Gusseting & Powder Coating

The lightweight steel tube is the principal reason that most riders find it not suitable for racing. 

This is why it’s an excellent idea to build up the frame by installing Gusset kits, even if you are only using them for trails. 

Be sure to replace all bearings on the frame with brand new ones in order to keep the frame from wobbling in the middle of the night. 

Also, make sure to provide the vehicle with a thorough coating of powder after the frame has been strengthened and repaired for an elegant, polished appearance.

Suspension Upgrade

Like other Honda ATCs, The valve emulators can greatly help to improve the stock suspension on the 350X. 

Since valve emulators are able to duplicate the functionality of a cartridge-type fork, they permit independent tuning of the rebound and compression circuits (with the aid of fork springs that are stiffer). 

Using high-flow valve pistons enhances the machine’s handling and resistance to bottoming. The swapping of the rear suspension to a Chromoly swingarm is suggested, but not always necessary.

Increase in Power

Although its power capacity can be sluggish, however, many owners find the headpipe that came with the car to be insufficient. 

This is why a majority of people opt for high-performance aftermarket parts for the Honda 350X to replace OEM parts that aren’t good enough. 

Some opt for professionally designed exhaust systems that increase the vehicle’s intake and increase the power band – and also have custom cylinder porting and valving performed. 

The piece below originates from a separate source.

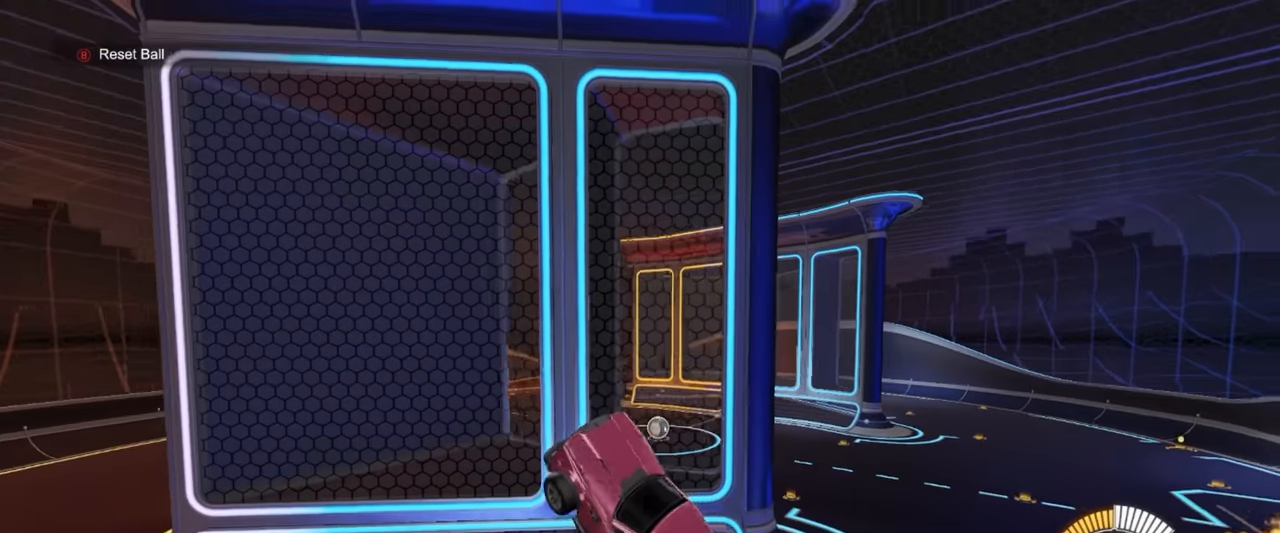
{"buttons": ["R1"], "left_stick": "center", "events": [[16, "left_stick", "up-left"], [100, "L1", "up"], [133, "left_stick", "up"], [300, "left_stick", "right"], [383, "left_stick", "up-right"], [466, "left_stick", "center"]]}
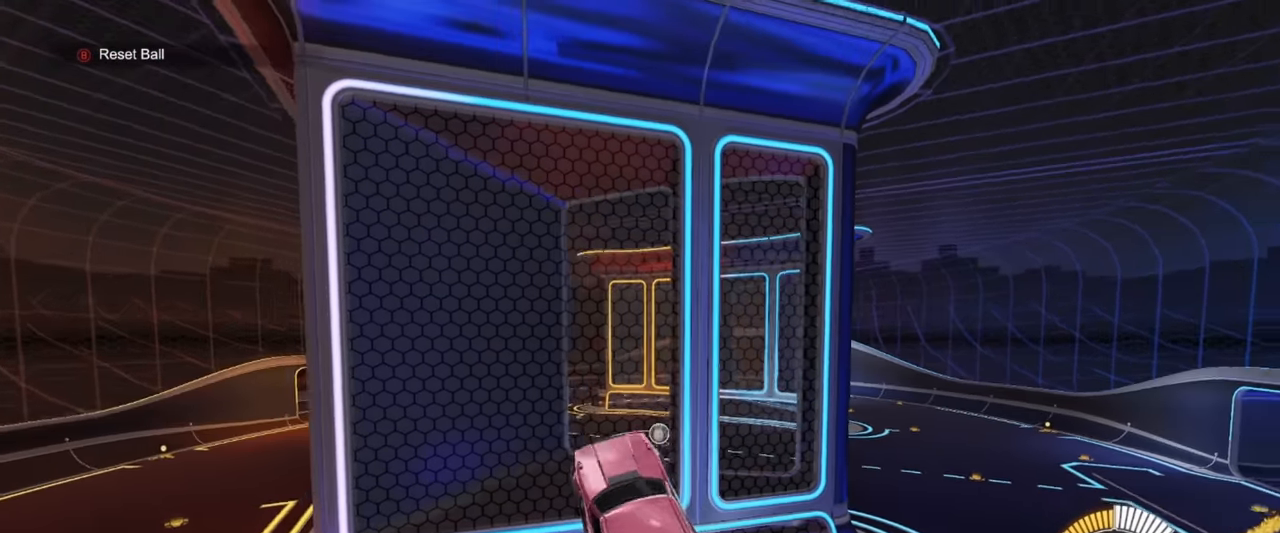
{"buttons": ["R1"], "left_stick": "center", "events": [[16, "left_stick", "down"], [133, "left_stick", "right"], [216, "left_stick", "left"], [316, "left_stick", "down-left"], [466, "left_stick", "center"]]}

Famous racing outfitters such as CT Racing specializes in project build and will help with your needs, subject to budgetary constraints.

Pimped Up Styling

Polypropylene from the aftermarket is all the time and customers could not be more pleased. They make repairs to bodywork simpler, and ultimately give new life to vintage wheelers. 

They also increase the agility of the ATC particularly when coupled with high-quality handguards, body-matching tank shrouds the DG Performance Nerf bars (view the item on Amazon) Chromoly footpegs Professional Taper 7/8 handbags (view at Amazon), and decals.

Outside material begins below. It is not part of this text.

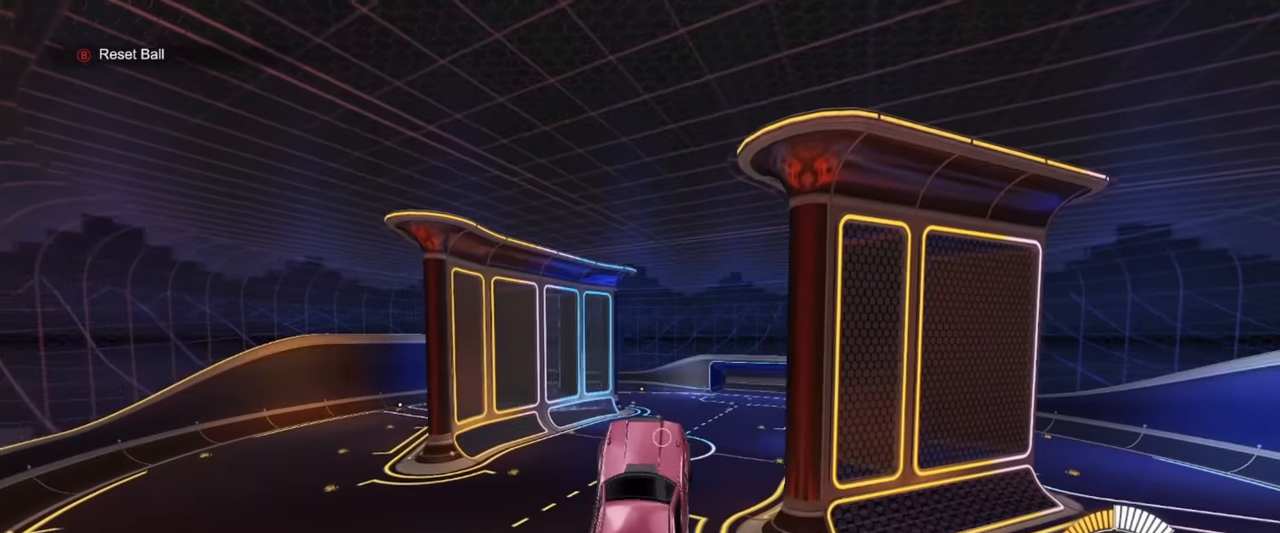
{"buttons": ["R1"], "left_stick": "left", "events": [[50, "left_stick", "up-right"], [116, "left_stick", "up-left"], [200, "left_stick", "center"], [266, "left_stick", "up-right"], [500, "left_stick", "left"]]}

Sometimes, modifications to the standard tire-and-wheel combination (for example, swapping the original brakes with steel-braided brake lines, or swapping to billet-center-bead lock wheels) are performed for aesthetic reasons more than for functional.

There are a variety of options available today that offer a variety of line and fitment options that allow 350X owners to customize their wheelers.

About Honda

Every great thing begins with a good idea that’s why the history of Honda Motor Company Ltd.

is not any different. In 1946, the former mechanic Soichiro Hono started producing surplus motorized bicycles and engines and eventually grew the company to become the world’s leading automotive manufacturer which it has become today. 

Honda continues to maintain its leadership position in the ATV and motorcycle industries, and even Formula 1 racing circuits. 

In addition, the array of products demonstrates the company’s passion, determination for excellence, and dedication to improving people’s lives by implementing innovations in mobility.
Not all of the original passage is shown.